Market
Roundup
- US Treasury yields rose, pairing with rising stock prices, amid greater risk appetite after news reported President Trump will order a review on the Dodd-Frank Act. However, yields eventually corrected lower and ended little changed, upon NFP release. The Jan NFP registered total job gains of 227k, higher than 180k forecasted earlier, but the unemployment rate inched higher to 4.8% in Jan, from 4.7% a month prior, and average hourly earnings disappointed at +0.1% mom against +0.3 consensus.
- MYR government bonds saw trimming of positions Friday ahead of US non-farm payrolls data. However, we expect net buying of MYR government bonds to continue. With offshore USD returns pared lower, MYR returns remain enticing though 10-year MYR yields have come down to near 4.10% from above 4.50% in Dec, the spread between 10-year USD and 10-year MYR yields remain in excess of 160bps (versus 180bps end Dec 2016).
- Thailand govvies fluctuated in a tight range of 1bp as the market waited for US NFP report while there was profit taking pressure on LB226A. US employment data continuing to hold up and cause a sell-off in Treasuries may add to net selling pressure on Thai bonds, in our opinion. Meanwhile, IRS rates were trapped in familiar range with the 5-year holding in 2.15%-2.25% range. Near term risk is MPC meeting on Feb 8.
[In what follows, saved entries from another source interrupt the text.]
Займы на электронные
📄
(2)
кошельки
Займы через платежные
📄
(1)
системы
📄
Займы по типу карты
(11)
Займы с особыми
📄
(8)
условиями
- Indonesian govvies traded up ahead of US NFP data. The most popular bonds remained the 5- and 10-year benchmark series, followed by short dated bonds with tenors less than 5 years. As has become the pattern for the past few days, the market opened quiet and activities picked up after the break; and tone was biddish until close, sending the yield curve down on 2-5bps across the curve. Volume was steady at IDR11.2 trillion.